$L_p$-quantile has recently been receiving growing attention in risk management since it has desirable properties as a risk measure and is a generalization of two widely applied risk measures, Value-at-Risk and Expectile. The statistical methodology for $L_p$-quantile is not only feasible but also straightforward to implement as it represents a specific form of M-quantile using $p$-power loss function. In this paper, we introduce the concept of Tail Risk Equivalent Level Transition (TRELT) to capture changes in tail risk when we make a risk transition between two $L_p$-quantiles. TRELT is motivated by PELVE in Li and Wang (2023) but for tail risk. As it remains unknown in theory how this transition works, we investigate the existence, uniqueness, and asymptotic properties of TRELT (as well as dual TRELT) for $L_p$-quantiles. In addition, we study the inference methods for TRELT and extreme $L_p$-quantiles by using this risk transition, which turns out to be a novel extrapolation method in extreme value theory. The asymptotic properties of the proposed estimators are established, and both simulation studies and real data analysis are conducted to demonstrate their empirical performance.

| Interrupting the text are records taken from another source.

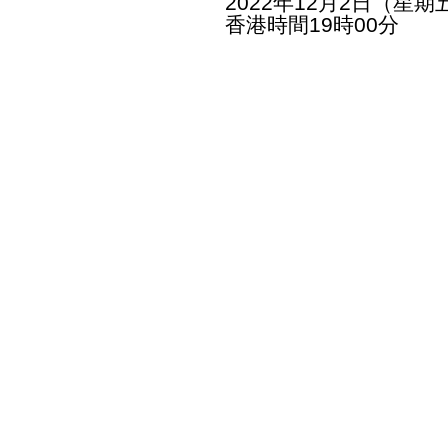
2022年12月2日（星期
香港時間19時00分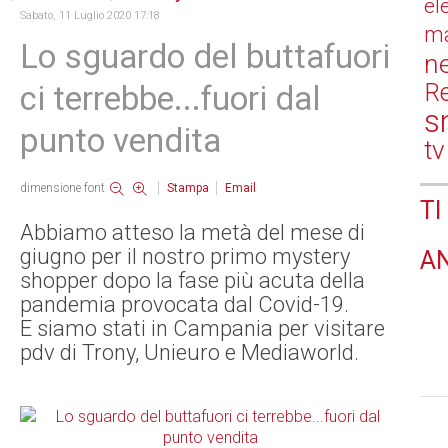
el
Sabato, 11 Luglio 2020 17:18
ma
Lo sguardo del buttafuori
n
Re
ci terrebbe...fuori dal
s
punto vendita
tv
dimensione font
Stampa
Email
TI
Abbiamo atteso la metà del mese di
giugno per il nostro primo mystery
A
shopper dopo la fase più acuta della
pandemia provocata dal Covid-19.
E
siamo stati in Campania per visitare
pdv di Trony, Unieuro e Mediaworld.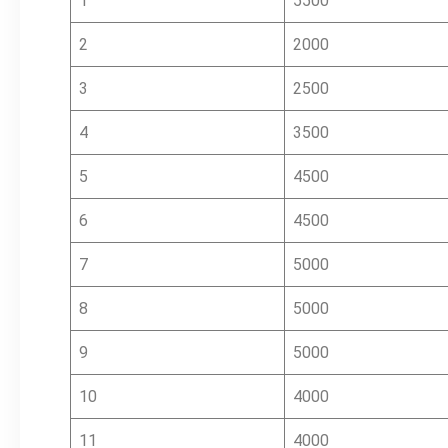
1
5500
2
2000
3
2500
4
3500
5
4500
6
4500
7
5000
8
5000
9
5000
10
4000
11
4000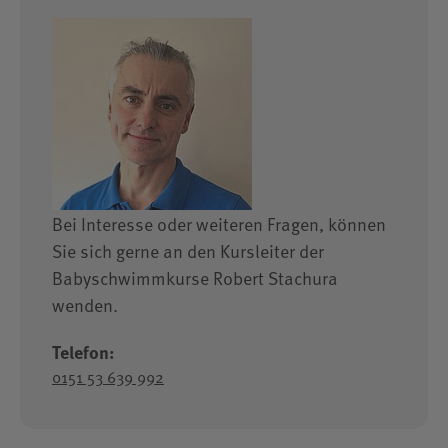
Bei Interesse oder weiteren Fragen, können
Sie sich gerne an den Kursleiter der
Babyschwimmkurse Robert Stachura
wenden.
Telefon:
0151 53 639 992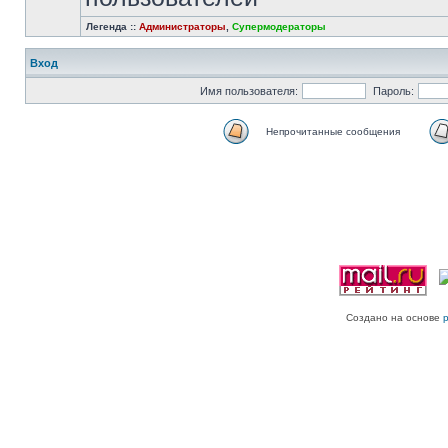
Легенда ::
Администраторы
,
Супермодераторы
Вход
Имя пользователя:
Пароль:
Непрочитанные сообщения
Создано на основе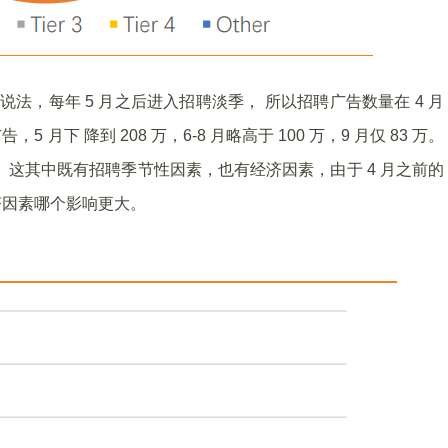
的说法，每年 5 月之后进入招聘淡季， 所以招聘广告数量在 4 月
 月下 降到 208 万，6-8 月略高于 100 万，9 月仅 83 万。
聘广告。这其中既有招聘季节性因素，也有经济因素，由于 4 月之前的
济因素哪个影响更大。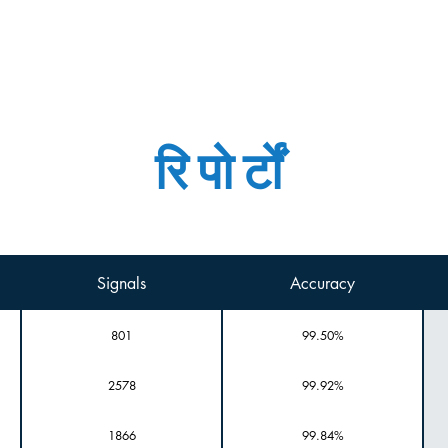
हाफिजबॉट क्या है?
विशेषताएं
डेमो
रिपोर्टों
Signals
Accuracy
801
99.50%
2578
99.92%
1866
99.84%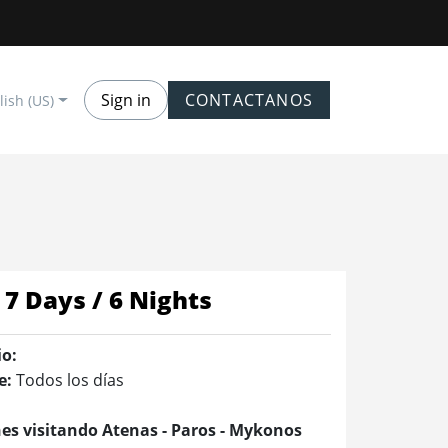
Sign in
CONTACTANOS
lish (US)
7 Days / 6 Nights
io:
e:
Todos los días
hes visitando Atenas - Paros - Mykonos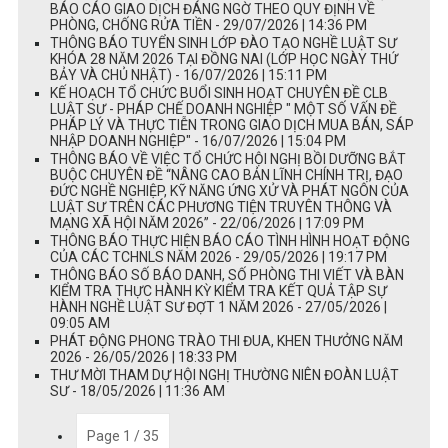
BÁO CÁO GIAO DỊCH ĐÁNG NGỜ THEO QUY ĐỊNH VỀ
PHÒNG, CHỐNG RỬA TIỀN - 29/07/2026 | 14:36 PM
THÔNG BÁO TUYỂN SINH LỚP ĐÀO TẠO NGHỀ LUẬT SƯ
KHÓA 28 NĂM 2026 TẠI ĐỒNG NAI (LỚP HỌC NGÀY THỨ
BẢY VÀ CHỦ NHẬT) - 16/07/2026 | 15:11 PM
KẾ HOẠCH TỔ CHỨC BUỔI SINH HOẠT CHUYÊN ĐỀ CLB
LUẬT SƯ - PHÁP CHẾ DOANH NGHIỆP " MỘT SỐ VẤN ĐỀ
PHÁP LÝ VÀ THỰC TIỄN TRONG GIAO DỊCH MUA BÁN, SÁP
NHẬP DOANH NGHIỆP" - 16/07/2026 | 15:04 PM
THÔNG BÁO VỀ VIỆC TỔ CHỨC HỘI NGHỊ BỒI DƯỠNG BẮT
BUỘC CHUYÊN ĐỀ “NÂNG CAO BẢN LĨNH CHÍNH TRỊ, ĐẠO
ĐỨC NGHỀ NGHIỆP, KỸ NĂNG ỨNG XỬ VÀ PHÁT NGÔN CỦA
LUẬT SƯ TRÊN CÁC PHƯƠNG TIỆN TRUYÊN THÔNG VÀ
MẠNG XÃ HỘI NĂM 2026” - 22/06/2026 | 17:09 PM
THÔNG BÁO THỰC HIỆN BÁO CÁO TÌNH HÌNH HOẠT ĐỘNG
CỦA CÁC TCHNLS NĂM 2026 - 29/05/2026 | 19:17 PM
THÔNG BÁO SỐ BÁO DANH, SỐ PHÒNG THI VIẾT VÀ BÀN
KIỂM TRA THỰC HÀNH KỲ KIỂM TRA KẾT QUẢ TẬP SỰ
HÀNH NGHỀ LUẬT SƯ ĐỢT 1 NĂM 2026 - 27/05/2026 |
09:05 AM
PHÁT ĐỘNG PHONG TRÀO THI ĐUA, KHEN THƯỞNG NĂM
2026 - 26/05/2026 | 18:33 PM
THƯ MỜI THAM DỰ HỘI NGHỊ THƯỜNG NIÊN ĐOÀN LUẬT
SƯ - 18/05/2026 | 11:36 AM
Page 1 / 35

翻译：$L_p$分位数作为风险度量具有理想性质，且是两种广泛应用的风险度量——风险价值（Value-at-Risk）和期望损失（Expectile）的推广，近年来在风险管理领域受到越来越多的关注。$L_p$分位数的统计方法不仅可行，而且易于实现，因为它代表了使用$p$次幂损失函数的M-分位数的一种特定形式。本文引入尾部风险等价水平转换（TRELT）的概念，以捕捉在两个$L_p$分位数之间进行风险转换时尾部风险的变化。TRELT的提出受到Li和Wang（2023）中PELVE的启发，但针对尾部风险。由于理论上尚不清楚这种转换如何运作，我们研究了$L_p$分位数的TRELT（以及对偶TRELT）的存在性、唯一性和渐近性质。此外，我们利用这种风险转换研究了TRELT和极端$L_p$分位数的推断方法，这被证明是极值理论中一种新颖的外推方法。我们建立了所提出估计量的渐近性质，并通过模拟研究和实际数据分析验证了其经验性能。